What is required
"он же маловат" appears in one line of the records below. Output that line and each one after it, exactly, through the last line.

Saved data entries
● ● ● ●

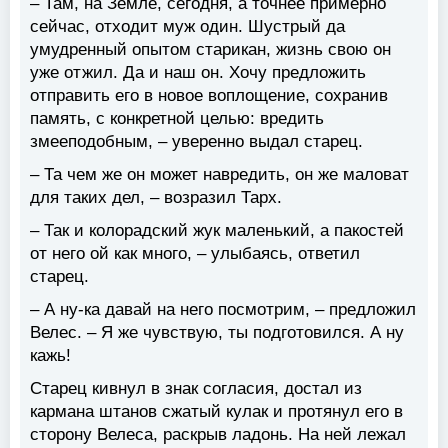
– Там, на Земле, сегодня, а точнее примерно
сейчас, отходит муж один. Шустрый да
умудренный опытом старикан, жизнь свою он
уже отжил. Да и наш он. Хочу предложить
отправить его в новое воплощение, сохранив
память, с конкретной целью: вредить
змееподобным, – уверенно выдал старец.
– Та чем же он может навредить, он же маловат
для таких дел, – возразил Тарх.
– Так и колорадский жук маленький, а пакостей
от него ой как много, – улыбаясь, ответил
старец.
– А ну-ка давай на него посмотрим, – предложил
Велес. – Я же чувствую, ты подготовился. А ну
кажь!
Старец кивнул в знак согласия, достал из
кармана штанов сжатый кулак и протянул его в
сторону Велеса, раскрыв ладонь. На ней лежал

● ● ● ●

Task response
– Та чем же он может навредить, он же маловат
для таких дел, – возразил Тарх.
– Так и колорадский жук маленький, а пакостей
от него ой как много, – улыбаясь, ответил
старец.
– А ну-ка давай на него посмотрим, – предложил
Велес. – Я же чувствую, ты подготовился. А ну
кажь!
Старец кивнул в знак согласия, достал из
кармана штанов сжатый кулак и протянул его в
сторону Велеса, раскрыв ладонь. На ней лежал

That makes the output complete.